Journal of a Brown Sand Sailor
Timothy L. Francis

2/17/07 Baghdad, Iraq

My goal of avoiding a trip to Baghdad while mustering out has failed, and I’m off to the Big House – lots of Brass, waiting around, horse holders getting in the way and all the annoying Americanisms one grows to dislike.

In a rush I organize a flight up there, hurry home and pack up a bag – sleeping bag, PT gear, some socks, toothbrush and such – as well as pack up the TV & VCR, which I’ve promised to the Master Chief up in Baghdad. He’s going to ship it further west, to some poor bastards living in dirt camps out in Anbar.

Only to sit depressed and unfulfilled when my flight to Baghdad got cancelled on Tuesday; the RAF loadmaster fell down and broke his ankle so the C-130 landed at Kuwait with a medical emergency declared. They x-rayed him and stuck him in a hospital, which meant the plane had to go home. We were left at the air terminal muttering things like "Dude, last we heard there was a war on – tape it up, chew some codeine and get on with it" and other such inconsiderate remarks.

After they cancelled the flight I went back in to work and put in my request for another day, unlike civilian air travel there’s something calmer and less anguished about military flight troubles and people are less pissy and bitchy at the inconvenience. I think it might be as simple that military people have lots of direct experience that "S--- happens," and flights are delayed or cancelled on the whims of fate. Or maybe its just that we’re not paying out of pocket for the flight and are, in a sense, always on the clock. Hopefully I can keep this more Zen-like attitude toward travel after I transmogrify back into a civilian.

Anyway, three days later – after numerous alarums and emergencies and cancellations, not to mention some serious stress when I had to pack everything up and finish my job handover on less than one day’s notice – I’m finally in Baghdad. The flight was pretty wild at times, the C-130 pilots do some acrobatic power climbs, drops and power dives as they leap away from or practically crash down onto the airfields. Who knew that I’d sort of like it, yes me, Mr-gets-dizzy-on-a-civilian-jet-plane.

I found it very awkward to leave Basra. Like I mentioned earlier, it felt like I left everybody in a lurch – which is strange because they already passed me over even before I left, already gone and getting ever more out of the information loop. Soon I’ll be like everyone else, a one-eyed man in a Kingdom with the blind at one end and insect eyes at the other. A strange, sad feeling, almost shameful that I haven’t done enough for the team. I’m not even happy to be going home, which sounds weird. But it is partly that it has not registered yet – too many things can still go wrong, to delay the process.
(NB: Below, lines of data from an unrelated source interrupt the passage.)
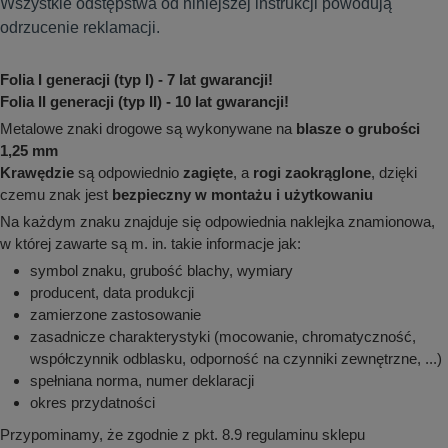
Wszystkie odstępstwa od niniejszej instrukcji powodują
odrzucenie reklamacji.
Folia I generacji (typ I) - 7 lat gwarancji!
Folia II generacji (typ II) - 10 lat gwarancji!
Metalowe znaki drogowe są wykonywane na
blasze o grubości
1,25 mm
Krawędzie
są odpowiednio
zagięte
, a
rogi zaokrąglone
, dzięki
czemu znak jest
bezpieczny w montażu i użytkowaniu
Na każdym znaku znajduje się odpowiednia naklejka znamionowa,
w której zawarte są m. in. takie informacje jak:
symbol znaku, grubość blachy, wymiary
producent, data produkcji
zamierzone zastosowanie
zasadnicze charakterystyki (mocowanie, chromatyczność,
współczynnik odblasku, odporność na czynniki zewnętrzne, ...)
spełniana norma, numer deklaracji
okres przydatności
Przypominamy, że zgodnie z pkt. 8.9 regulaminu sklepu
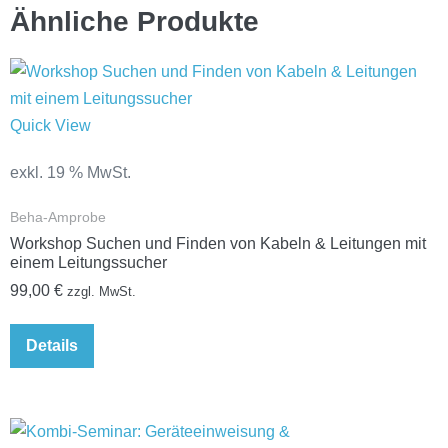
Ähnliche Produkte
Quick View
exkl. 19 % MwSt.
Beha-Amprobe
Workshop Suchen und Finden von Kabeln & Leitungen mit
einem Leitungssucher
99,00
€
zzgl. MwSt.
Details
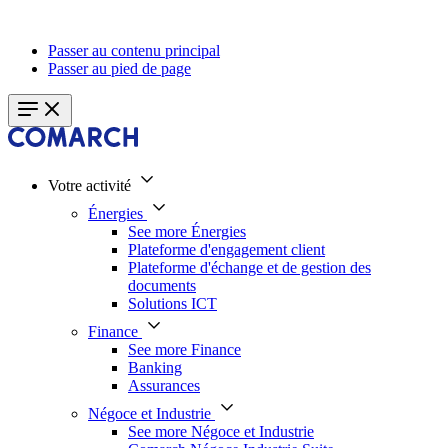
Passer au contenu principal
Passer au pied de page
Votre activité
Énergies
See more Énergies
Plateforme d'engagement client
Plateforme d'échange et de gestion des
documents
Solutions ICT
Finance
See more Finance
Banking
Assurances
Négoce et Industrie
See more Négoce et Industrie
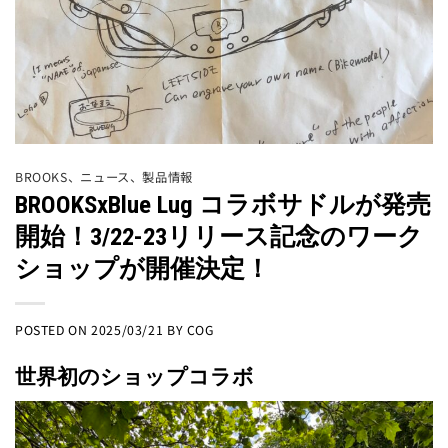
BROOKS
、
ニュース
、
製品情報
BROOKSxBlue Lug コラボサドルが発売
開始！3/22-23リリース記念のワーク
ショップが開催決定！
POSTED ON
2025/03/21
BY
COG
世界初のショップコラボ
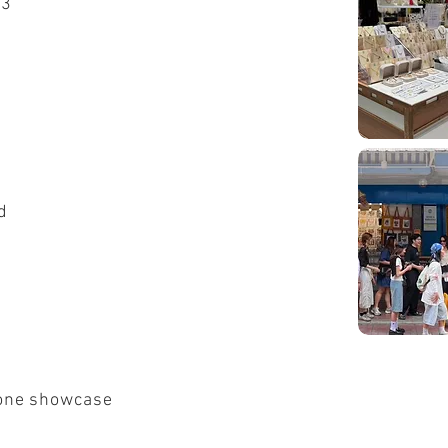
น3
d
ne showcase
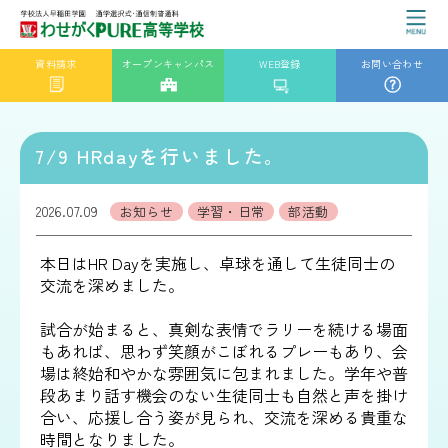
資料請求
オープンキャンパス
WEB登録
お問い合わせ
7/9 HRdayを行いました。
2026.07.09
お知らせ
学習・日常
部活動
本日はHR Dayを実施し、卓球を通して生徒同士の
交流を深めました。
試合が始まると、真剣な表情でラリーを続ける場面
もあれば、思わず笑顔がこぼれるプレーもあり、会
場は終始和やかな雰囲気に包まれました。学年や普
段あまり話す機会のない生徒同士も自然と声を掛け
合い、応援し合う姿が見られ、交流を深める貴重な
時間となりました。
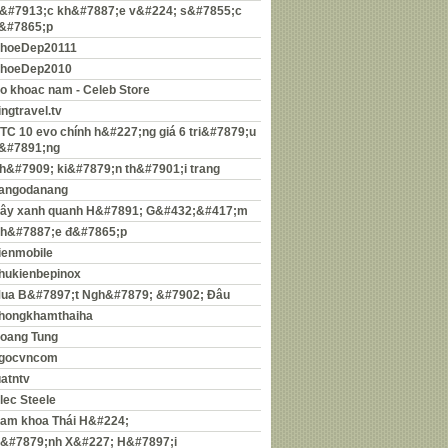
&#7913;c kh&#7887;e v&#224; s&#7855;c
&#7865;p
hoeDep20111
hoeDep2010
o khoac nam - Celeb Store
ingtravel.tv
TC 10 evo chính h&#227;ng giá 6 tri&#7879;u
&#7891;ng
h&#7909; ki&#7879;n th&#7901;i trang
angodanang
ây xanh quanh H&#7891; G&#432;&#417;m
h&#7887;e đ&#7865;p
ienmobile
hukienbepinox
ua B&#7897;t Ngh&#7879; &#7902; Đâu
hongkhamthaiha
oang Tung
gocvncom
uatntv
lec Steele
am khoa Thái H&#224;
&#7879;nh X&#227; H&#7897;i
Baghdad is as I remembered, though less hot and much, much more muddy. Like Basra, the mud on the roads gets churned to a lukewarm milkshake consistency, so it plops and sploshes very easily and covers your trouser legs with mud in an instant. I stayed the first night in the visitor tents with a bunch of Aussies. They were eager and open to talk as always, easy with their laughter and happy to be out with their ‘Mates. One of them described going boar hunting with four dogs, a rope, needle, thread and a knife. The dogs find the pig and worry it, the Aussie moves in and kills it with his knife, then sews up the dogs gashes with needle and thread before tying the carcass up with rope to bring home. Simple, eh?

Last night I tracked down a Staff Sergeant I know and he got me half a trailer to live in while I’m here – as always, it is who you know, as I’d helped him out in Basra a few times. An important lesson in reciprocity.

A lot more water up here than Basrah – the canals are full, and there’s even fish – and there’s more wildlife too. I saw many water birds today and heard and even saw half-a-dozen coyotes running through the reeds along the canals and along the lakes, yipping and howling into the night. They are totally wild, apparently and have charged and bitten joggers more than once.

I’ve also attached another rainy day photo from Basrah, though by now it is dry, with the ground hardening to cement and the mud blowing around as a light, irritating dust. Given the lack of drainage – the earth is like asphalt – the water stands and stands til it slowly evaporates.